How much of a tax cut?
Well, if you take X and subtract 1.8 percent of X from it, and you do that 25 times, your total reduction is just under 50 percent.
So COMIDA proposes that the Wilmorite company, for improving a small portion of its mall, be awarded a 25-year, 50-percent inflation-adjusted property tax break on the entire mall and on several nearby commercial properties – no matter what improvements or increased assessments might be made over the next quarter century.
Which is a point worth noting. The net financial benefit to Wilmorite only increases as it builds new on or improves its property – improvements that can’t be taxed – over the next 25 years.
For improving its own building for its own profit. For engaging in what is essentially routine maintenance of its building. For doing something which will allow it to make more money.
It is completely illogical.
It is an insane giveaway.
Wilmorite should update and improve its properties as a natural part of being in business. It should not need to be bribed or rewarded, or fattened on corporate welfare. Heaven knows it doesn’t fail to collect rents and percentages from its tenants. Its operating revenues should fund all its business expenses, including maintaining and improving its property.
Yet COMIDA wants to give it what amounts to a massive present.
Of other people’s money.
Because every dime that isn’t collected in taxes rightfully owed by Wilmorite will have to be made up by an extra dime’s tax on other Greece taxpayers.
Widows and young families and real businesses that haven’t figured out how to suckle at the teat of government.
Families and businesses struggling to make staggering property tax payments will be paying theirs and the mall’s. Instead of good policy – which would be to lower everyone’s property tax – a wicked policy of playing favorites has developed, in which some walk free and some lose their land to a tax auction.
And the school district is caught in the middle.
And it put its foot down.
This week, the Greece Central School board voted unanimously to tell COMIDA to pound salt. It said the deal is unacceptable.
And, in fact, it isn’t.
It is immoral, unfair and un-American.
It throws the notion of all men being created equal out the window, and it impoverishes one to enrich another. It is the soul- and society-destroying poison of welfare introduced into what’s left of capitalism. It is redistribution of wealth writ large.
It creates a whole new class of welfare queen.
And it is wrong.
Not just this deal, but this concept.
Companies must sink or swim on their own strengths. The public treasury is not the bankroll of private enterprise. We need a vibrant private sector to be the engine of our society and prosperity, and the private sector can only remain vital and strong if it is truly free of government meddling – including subsidies like this.

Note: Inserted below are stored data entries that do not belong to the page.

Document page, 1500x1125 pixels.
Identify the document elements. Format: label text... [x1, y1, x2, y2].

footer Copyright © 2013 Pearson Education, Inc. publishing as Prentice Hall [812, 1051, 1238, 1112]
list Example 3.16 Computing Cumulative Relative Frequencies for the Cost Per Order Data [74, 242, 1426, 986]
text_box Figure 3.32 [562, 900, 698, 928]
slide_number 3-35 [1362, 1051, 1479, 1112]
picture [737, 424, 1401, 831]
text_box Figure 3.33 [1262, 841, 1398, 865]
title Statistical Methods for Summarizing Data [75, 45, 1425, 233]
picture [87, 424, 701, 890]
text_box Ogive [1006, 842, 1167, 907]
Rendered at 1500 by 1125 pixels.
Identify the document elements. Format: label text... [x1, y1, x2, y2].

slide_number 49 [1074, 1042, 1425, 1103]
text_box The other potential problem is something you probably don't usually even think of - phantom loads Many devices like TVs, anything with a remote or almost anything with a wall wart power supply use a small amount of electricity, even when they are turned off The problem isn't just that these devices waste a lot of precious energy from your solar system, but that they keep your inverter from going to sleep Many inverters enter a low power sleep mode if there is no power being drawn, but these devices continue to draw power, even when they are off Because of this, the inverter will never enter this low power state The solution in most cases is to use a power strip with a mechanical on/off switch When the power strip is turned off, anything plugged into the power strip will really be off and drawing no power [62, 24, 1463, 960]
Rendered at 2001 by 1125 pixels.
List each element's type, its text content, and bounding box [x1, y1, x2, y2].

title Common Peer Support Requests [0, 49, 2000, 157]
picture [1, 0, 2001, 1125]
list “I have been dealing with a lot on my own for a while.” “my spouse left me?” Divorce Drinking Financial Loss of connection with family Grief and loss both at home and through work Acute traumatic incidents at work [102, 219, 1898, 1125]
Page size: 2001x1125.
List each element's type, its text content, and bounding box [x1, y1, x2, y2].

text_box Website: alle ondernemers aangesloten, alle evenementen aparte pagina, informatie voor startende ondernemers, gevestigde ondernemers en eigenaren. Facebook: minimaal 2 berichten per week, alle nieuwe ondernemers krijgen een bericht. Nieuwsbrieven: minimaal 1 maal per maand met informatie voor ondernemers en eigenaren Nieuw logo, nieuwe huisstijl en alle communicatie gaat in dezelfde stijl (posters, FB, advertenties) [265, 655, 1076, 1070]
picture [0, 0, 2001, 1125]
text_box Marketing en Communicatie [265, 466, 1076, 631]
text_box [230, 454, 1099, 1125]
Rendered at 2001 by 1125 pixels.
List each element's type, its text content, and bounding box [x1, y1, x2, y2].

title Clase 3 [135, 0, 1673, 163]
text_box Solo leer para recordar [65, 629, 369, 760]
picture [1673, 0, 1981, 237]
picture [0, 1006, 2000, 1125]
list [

If you want economic development, lower taxes and reduce regulation, and it will occur naturally as a function of the free market.
If you want economic development, disband COMIDA and abandon the foolish idea of stimulus. It is wrong in Washington and it is wrong at home.
And few instances illustrate that better than this deal between COMIDA and Wilmorite.
The Greece school board is right, and it is leading.
And the rest of us would be wise to follow.